**EXERCISE:** Output every one of the following rows word for word, leaving out the pictures.

**TASK DATA:**
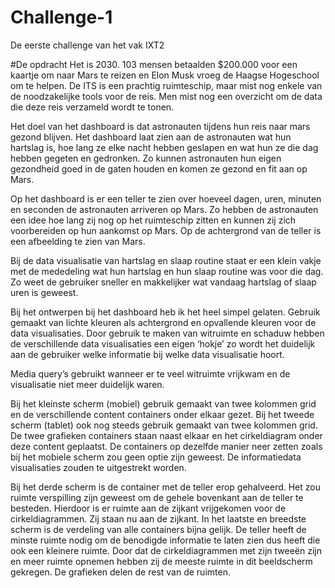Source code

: # Challenge-1
De eerste challenge van het vak IXT2

#De opdracht 
Het is 2030. 103 mensen betaalden $200.000 voor een kaartje om naar Mars te reizen en Elon
Musk vroeg de Haagse Hogeschool om te helpen. De ITS is een prachtig ruimteschip, maar mist
nog enkele van de noodzakelijke tools voor de reis. Men mist nog een overzicht om de data die
deze reis verzameld wordt te tonen.

Het doel van het dashboard is dat astronauten tijdens hun reis naar mars gezond blijven. Het dashboard laat zien aan de astronauten wat hun hartslag is, hoe lang ze elke nacht hebben geslapen en wat hun ze die dag hebben gegeten en gedronken. Zo kunnen astronauten hun eigen gezondheid goed in de gaten houden en komen ze gezond en fit aan op Mars. 

Op het dashboard is er een teller te zien over hoeveel dagen, uren, minuten en seconden de astronauten arriveren op Mars. Zo hebben de astronauten een idee hoe lang zij nog op het ruimteschip zitten en kunnen zij zich voorbereiden op hun aankomst op Mars. Op de achtergrond van de teller is een afbeelding te zien van Mars. 

Bij de data visualisatie van hartslag en slaap routine staat er een klein vakje met de mededeling wat hun hartslag en hun slaap routine was voor die dag. Zo weet de gebruiker sneller en makkelijker wat vandaag hartslag of slaap uren is geweest.

Bij het ontwerpen bij het dashboard heb ik het heel simpel gelaten. Gebruik gemaakt van lichte kleuren als achtergrond en opvallende kleuren voor de data visualisaties. Door gebruik te maken van witruimte en schaduw hebben de verschillende data visualisaties een eigen ‘hokje’ zo wordt het duidelijk aan de gebruiker welke informatie bij welke data visualisatie hoort. 

Media query’s gebruikt wanneer er te veel witruimte vrijkwam en de visualisatie niet meer duidelijk waren.

Bij het kleinste scherm (mobiel) gebruik gemaakt van twee kolommen grid en de verschillende content containers onder elkaar gezet. Bij het tweede scherm (tablet) ook nog steeds gebruik gemaakt van twee kolommen grid. De twee grafieken containers staan naast elkaar en het cirkeldiagram onder deze content geplaatst. De containers op dezelfde manier neer zetten zoals bij het mobiele scherm zou geen optie zijn geweest. De informatiedata visualisaties zouden te uitgestrekt worden. 

Bij het derde scherm is de container met de teller erop gehalveerd. Het zou ruimte verspilling zijn geweest om de gehele bovenkant aan de teller te besteden. Hierdoor is er ruimte aan de zijkant vrijgekomen voor de cirkeldiagrammen. Zij staan nu aan de zijkant. In het laatste en breedste scherm is de verdeling van alle containers bijna gelijk. De teller heeft de minste ruimte nodig om de benodigde informatie te laten zien dus heeft die ook een kleinere ruimte. Door dat de cirkeldiagrammen met zijn tweeën zijn en meer ruimte opnemen hebben zij de meeste ruimte in dit beeldscherm gekregen. De grafieken delen de rest van de ruimten.



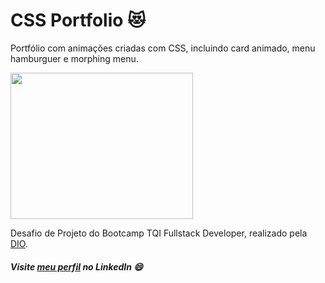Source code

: # CSS Portfolio 😻
Portfólio com animações criadas com CSS, incluindo card animado, menu hamburguer e morphing menu.

<img src="MyPortfolio.gif" height="234" width="292">

Desafio de Projeto do Bootcamp TQI Fullstack Developer, realizado pela [DIO](https://www.dio.me/).

##### Visite [meu perfil](https://www.linkedin.com/in/luisafolharini/) no LinkedIn ​:smile:
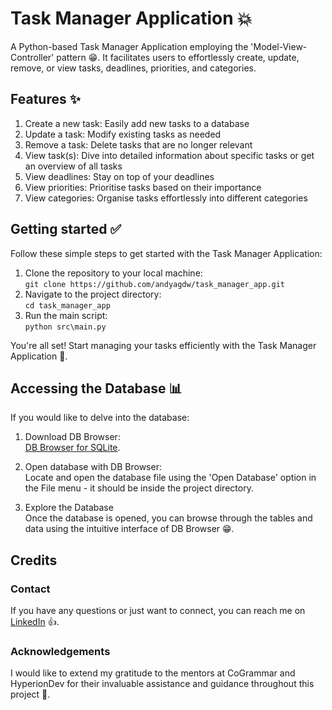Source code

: # Task Manager Application 💥

A Python-based Task Manager Application employing the
'Model-View-Controller' pattern 😁. It facilitates users to
effortlessly create, update, remove, or view tasks, deadlines,
priorities, and categories.

## Features ✨

1. Create a new task: Easily add new tasks to a database
2. Update a task: Modify existing tasks as needed
3. Remove a task: Delete tasks that are no longer relevant
4. View task(s): Dive into detailed information about specific tasks or get an overview of all tasks
5. View deadlines: Stay on top of your deadlines
6. View priorities: Prioritise tasks based on their importance
7. View categories: Organise tasks effortlessly into different categories

## Getting started ✅

Follow these simple steps to get started with the Task Manager Application:

1. Clone the repository to your local machine: <br />
   `git clone https://github.com/andyagdw/task_manager_app.git`
2. Navigate to the project directory: <br />
   `cd task_manager_app`
3. Run the main script: <br />
   `python src\main.py`

You're all set! Start managing your tasks efficiently with the Task Manager Application 🚀.

## Accessing the Database 📊

If you would like to delve into the database: 

1. Download DB Browser: <br />
   [DB Browser for SQLite](https://sqlitebrowser.org/dl/).

2. Open database with DB Browser: <br />
   Locate and open the database file using the 'Open Database' option in the File menu - it should be inside the project directory.

3. Explore the Database <br />
   Once the database is opened, you can browse through the tables and data using the intuitive interface of DB Browser 😁.

## Credits
### Contact

If you have any questions or just want to connect, you can reach me on [LinkedIn](https://www.linkedin.com/in/andyagyeidwumah/) 👍.

### Acknowledgements

I would like to extend my gratitude to the mentors at CoGrammar and HyperionDev for their invaluable assistance and guidance throughout
this project 🙏.

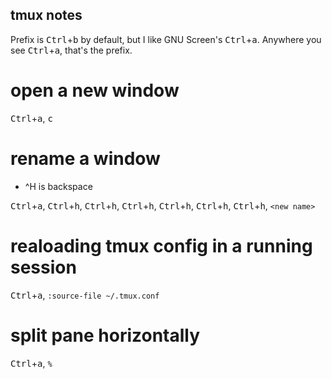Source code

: ## tmux notes

Prefix is <kbd>Ctrl</kbd>+<kbd>b</kbd> by default, but I like GNU Screen's <kbd>Ctrl</kbd>+<kbd>a</kbd>. Anywhere you see <kbd>Ctrl</kbd>+<kbd>a</kbd>, that's the prefix.

# open a new window

<kbd>Ctrl</kbd>+<kbd>a</kbd>, <kbd>c</kbd>

# rename a window

* ^H is backspace

<kbd>Ctrl</kbd>+<kbd>a</kbd>, <kbd>Ctrl</kbd>+<kbd>h</kbd>, <kbd>Ctrl</kbd>+<kbd>h</kbd>, <kbd>Ctrl</kbd>+<kbd>h</kbd>, <kbd>Ctrl</kbd>+<kbd>h</kbd>, <kbd>Ctrl</kbd>+<kbd>h</kbd>, <kbd>Ctrl</kbd>+<kbd>h</kbd>, `<new name>`

# realoading tmux config in a running session

<kbd>Ctrl</kbd>+<kbd>a</kbd>, `:source-file ~/.tmux.conf`

# split pane horizontally

<kbd>Ctrl</kbd>+<kbd>a</kbd>, `%`

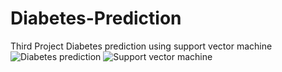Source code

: # Diabetes-Prediction
Third Project  Diabetes prediction using support vector machine 
![Diabetes prediction](https://user-images.githubusercontent.com/100555105/232386862-d3bbf5cc-c1c0-4c44-a62e-62851859eb9e.jpeg)
![Support vector machine](https://user-images.githubusercontent.com/100555105/232396074-8273ee34-8362-412e-abbd-31b9f31f26b4.png)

**ANSWER AREA:**
Source code

: # Challenge-1
De eerste challenge van het vak IXT2

#De opdracht 
Het is 2030. 103 mensen betaalden $200.000 voor een kaartje om naar Mars te reizen en Elon
Musk vroeg de Haagse Hogeschool om te helpen. De ITS is een prachtig ruimteschip, maar mist
nog enkele van de noodzakelijke tools voor de reis. Men mist nog een overzicht om de data die
deze reis verzameld wordt te tonen.

Het doel van het dashboard is dat astronauten tijdens hun reis naar mars gezond blijven. Het dashboard laat zien aan de astronauten wat hun hartslag is, hoe lang ze elke nacht hebben geslapen en wat hun ze die dag hebben gegeten en gedronken. Zo kunnen astronauten hun eigen gezondheid goed in de gaten houden en komen ze gezond en fit aan op Mars. 

Op het dashboard is er een teller te zien over hoeveel dagen, uren, minuten en seconden de astronauten arriveren op Mars. Zo hebben de astronauten een idee hoe lang zij nog op het ruimteschip zitten en kunnen zij zich voorbereiden op hun aankomst op Mars. Op de achtergrond van de teller is een afbeelding te zien van Mars. 

Bij de data visualisatie van hartslag en slaap routine staat er een klein vakje met de mededeling wat hun hartslag en hun slaap routine was voor die dag. Zo weet de gebruiker sneller en makkelijker wat vandaag hartslag of slaap uren is geweest.

Bij het ontwerpen bij het dashboard heb ik het heel simpel gelaten. Gebruik gemaakt van lichte kleuren als achtergrond en opvallende kleuren voor de data visualisaties. Door gebruik te maken van witruimte en schaduw hebben de verschillende data visualisaties een eigen ‘hokje’ zo wordt het duidelijk aan de gebruiker welke informatie bij welke data visualisatie hoort. 

Media query’s gebruikt wanneer er te veel witruimte vrijkwam en de visualisatie niet meer duidelijk waren.

Bij het kleinste scherm (mobiel) gebruik gemaakt van twee kolommen grid en de verschillende content containers onder elkaar gezet. Bij het tweede scherm (tablet) ook nog steeds gebruik gemaakt van twee kolommen grid. De twee grafieken containers staan naast elkaar en het cirkeldiagram onder deze content geplaatst. De containers op dezelfde manier neer zetten zoals bij het mobiele scherm zou geen optie zijn geweest. De informatiedata visualisaties zouden te uitgestrekt worden. 

Bij het derde scherm is de container met de teller erop gehalveerd. Het zou ruimte verspilling zijn geweest om de gehele bovenkant aan de teller te besteden. Hierdoor is er ruimte aan de zijkant vrijgekomen voor de cirkeldiagrammen. Zij staan nu aan de zijkant. In het laatste en breedste scherm is de verdeling van alle containers bijna gelijk. De teller heeft de minste ruimte nodig om de benodigde informatie te laten zien dus heeft die ook een kleinere ruimte. Door dat de cirkeldiagrammen met zijn tweeën zijn en meer ruimte opnemen hebben zij de meeste ruimte in dit beeldscherm gekregen. De grafieken delen de rest van de ruimten.



Source code

: # CSS Portfolio 😻
Portfólio com animações criadas com CSS, incluindo card animado, menu hamburguer e morphing menu.

<img src="MyPortfolio.gif" height="234" width="292">

Desafio de Projeto do Bootcamp TQI Fullstack Developer, realizado pela [DIO](https://www.dio.me/).

##### Visite [meu perfil](https://www.linkedin.com/in/luisafolharini/) no LinkedIn ​:smile:
Source code

: # Task Manager Application 💥

A Python-based Task Manager Application employing the
'Model-View-Controller' pattern 😁. It facilitates users to
effortlessly create, update, remove, or view tasks, deadlines,
priorities, and categories.

## Features ✨

1. Create a new task: Easily add new tasks to a database
2. Update a task: Modify existing tasks as needed
3. Remove a task: Delete tasks that are no longer relevant
4. View task(s): Dive into detailed information about specific tasks or get an overview of all tasks
5. View deadlines: Stay on top of your deadlines
6. View priorities: Prioritise tasks based on their importance
7. View categories: Organise tasks effortlessly into different categories

## Getting started ✅

Follow these simple steps to get started with the Task Manager Application:

1. Clone the repository to your local machine: <br />
   `git clone https://github.com/andyagdw/task_manager_app.git`
2. Navigate to the project directory: <br />
   `cd task_manager_app`
3. Run the main script: <br />
   `python src\main.py`

You're all set! Start managing your tasks efficiently with the Task Manager Application 🚀.

## Accessing the Database 📊

If you would like to delve into the database: 

1. Download DB Browser: <br />
   [DB Browser for SQLite](https://sqlitebrowser.org/dl/).

2. Open database with DB Browser: <br />
   Locate and open the database file using the 'Open Database' option in the File menu - it should be inside the project directory.

3. Explore the Database <br />
   Once the database is opened, you can browse through the tables and data using the intuitive interface of DB Browser 😁.

## Credits
### Contact

If you have any questions or just want to connect, you can reach me on [LinkedIn](https://www.linkedin.com/in/andyagyeidwumah/) 👍.

### Acknowledgements

I would like to extend my gratitude to the mentors at CoGrammar and HyperionDev for their invaluable assistance and guidance throughout
this project 🙏.

Source code

: ## tmux notes

Prefix is <kbd>Ctrl</kbd>+<kbd>b</kbd> by default, but I like GNU Screen's <kbd>Ctrl</kbd>+<kbd>a</kbd>. Anywhere you see <kbd>Ctrl</kbd>+<kbd>a</kbd>, that's the prefix.

# open a new window

<kbd>Ctrl</kbd>+<kbd>a</kbd>, <kbd>c</kbd>

# rename a window

* ^H is backspace

<kbd>Ctrl</kbd>+<kbd>a</kbd>, <kbd>Ctrl</kbd>+<kbd>h</kbd>, <kbd>Ctrl</kbd>+<kbd>h</kbd>, <kbd>Ctrl</kbd>+<kbd>h</kbd>, <kbd>Ctrl</kbd>+<kbd>h</kbd>, <kbd>Ctrl</kbd>+<kbd>h</kbd>, <kbd>Ctrl</kbd>+<kbd>h</kbd>, `<new name>`

# realoading tmux config in a running session

<kbd>Ctrl</kbd>+<kbd>a</kbd>, `:source-file ~/.tmux.conf`

# split pane horizontally

<kbd>Ctrl</kbd>+<kbd>a</kbd>, `%`

Source code

: # Diabetes-Prediction
Third Project  Diabetes prediction using support vector machine 
![Diabetes prediction](https://user-images.githubusercontent.com/100555105/232386862-d3bbf5cc-c1c0-4c44-a62e-62851859eb9e.jpeg)
![Support vector machine](https://user-images.githubusercontent.com/100555105/232396074-8273ee34-8362-412e-abbd-31b9f31f26b4.png)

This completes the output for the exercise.